I fear Arkin will be nominated for this when a far more deserving performance is given from a mustachioed Scoot McNairy as cynical escapee Joe Stafford, who isn't the slightest bit interested in cooperating with Mendez's risky plan and is more than willing to stand his ground. The character could have easily come across as just a stubborn jerk, or worse, a plot contrivance, but McNairy plays him as being aggravated and petrified for he and his wife Kathy's (Kerry Bishe) safety. He brings up legitimate holes in the plan and an argument can even be made that every objection he has is completely correct. Unfortunately, the only other alternative is staying there and waiting for certain death. He has a scene in the last act that simply defies description, so ratcheted with tension it causes you to hold your breath until it's over. It's clearly the moment when political implications of the entire situation collide head-on with the universal effect movies can have as a means of communication between cultures.
In a cast like this it's difficult to stand out, but McNairy does, much like the film, by not standing out and just doing his job expertly. So much so that if I I have a complaint it's that the time spent with Mendez cutting through bureaucractic red tape may have been better spent with the escapees, but considering these office scenes often play like a cross between All The President's Men and Zodiac, that's a very small quibble. Criticisms by some that Canada's role in the mission is downplayed seem silly when at one point it's made perfectly clear through actual footage the extent of their involvement was and how they were eventually credited. Given that this entire situation was essentially a huge cover-up anyway, it keeps in the spirit of true events that the movie wouldn't put heavy focus on Canada's cooperation. Not to mention it's just par the course for adjustments to be made so that true events can be streamlined into a cohesive two-hour narrative.

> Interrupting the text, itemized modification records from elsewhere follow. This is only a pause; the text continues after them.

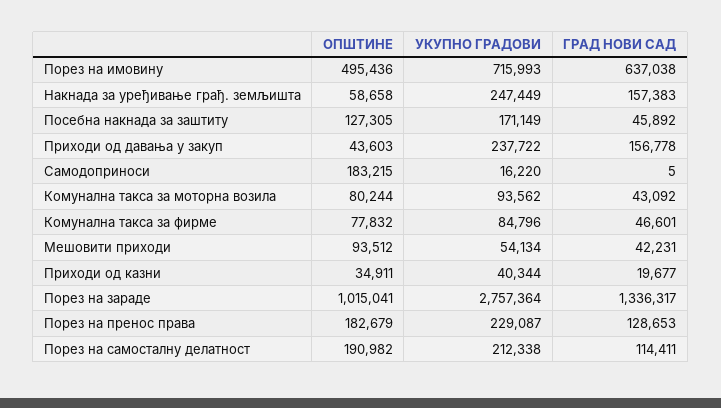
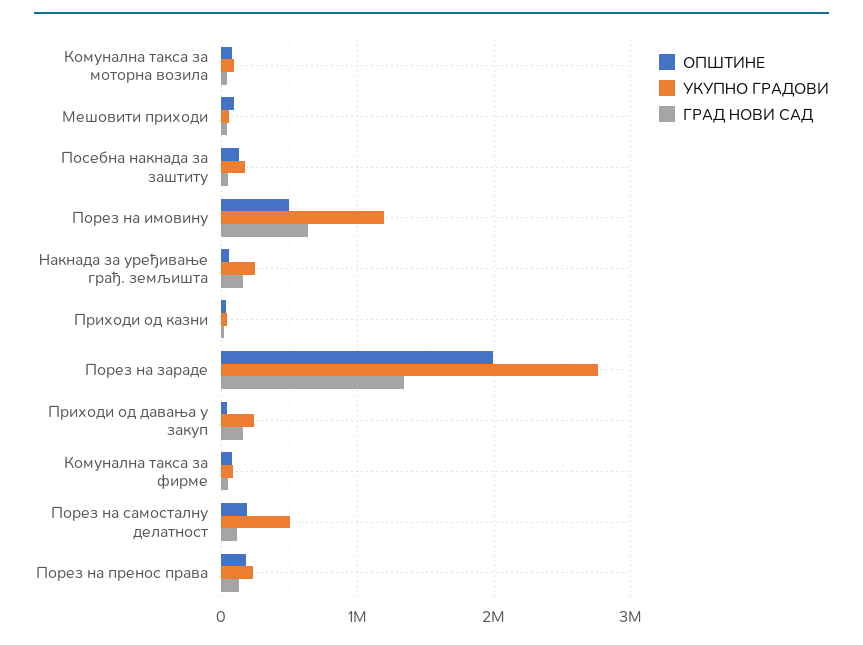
  {
    "ОПШТИНЕ": {
      "Порез на имовину": 495436,
      "Накнада за уређивање грађ. земљишта": 58658,
      "Посебна накнада за заштиту": 127305,
      "Приходи од давања у закуп": 43603,
-     "Самодоприноси": 183215,
      "Комунална такса за моторна возила": 80244,
      "Комунална такса за фирме": 77832,
      "Мешовити приходи": 93512,
      "Приходи од казни": 34911,
-     "Порез на зараде": 1015041,
+     "Порез на зараде": 2000000,
      "Порез на пренос права": 182679,
      "Порез на самосталну делатност": 190982
    },
    "УКУПНО ГРАДОВИ": {
-     "Порез на имовину": 715993,
+     "Порез на имовину": 1200000,
      "Накнада за уређивање грађ. земљишта": 247449,
      "Посебна накнада за заштиту": 171149,
      "Приходи од давања у закуп": 237722,
-     "Самодоприноси": 16220,
      "Комунална такса за моторна возила": 93562,
      "Комунална такса за фирме": 84796,
      "Мешовити приходи": 54134,
      "Приходи од казни": 40344,
      "Порез на зараде": 2757364,
      "Порез на пренос права": 229087,
-     "Порез на самосталну делатност": 212338
+     "Порез на самосталну делатност": 500000
    },
    "ГРАД НОВИ САД": {
      "Порез на имовину": 637038,
      "Накнада за уређивање грађ. земљишта": 157383,
      "Посебна накнада за заштиту": 45892,
      "Приходи од давања у закуп": 156778,
-     "Самодоприноси": 5,
      "Комунална такса за моторна возила": 43092,
      "Комунална такса за фирме": 46601,
      "Мешовити приходи": 42231,
      "Приходи од казни": 19677,
      "Порез на зараде": 1336317,
      "Порез на пренос права": 128653,
      "Порез на самосталну делатност": 114411
    }
  }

It's almost too obvious to compare Affleck's creative transformation to Clooney's, so it might be more accurate to point out that he's simply completed his transformation into Ben Affleck, fulfilling (if not exceeding) his full potential as a director and actor. After this, the sky really seems to be the limit in terms of what he can do, having gone even a step further than Clooney in not only taking inspiration from the paranoid thrillers of the 70's, but actually setting one in that time period based on actual events. To call this his Syriana or Good Night, and Good Luck. wouldn't be far off, except it's better realized, taking what could have come off as a dry history lecture in lesser hands and molding and shaping it into suspenseful, first-class entertainment. It's become a running joke that the last two or three months of the year are reserved for smart, sophisticated dramas aimed at adults. If only that were a joke. After watching something like this I wonder how some critics aren't tempted to just take the first ten months of moviegoing off and show up now. Luckily though, Argo was more than worth the wait.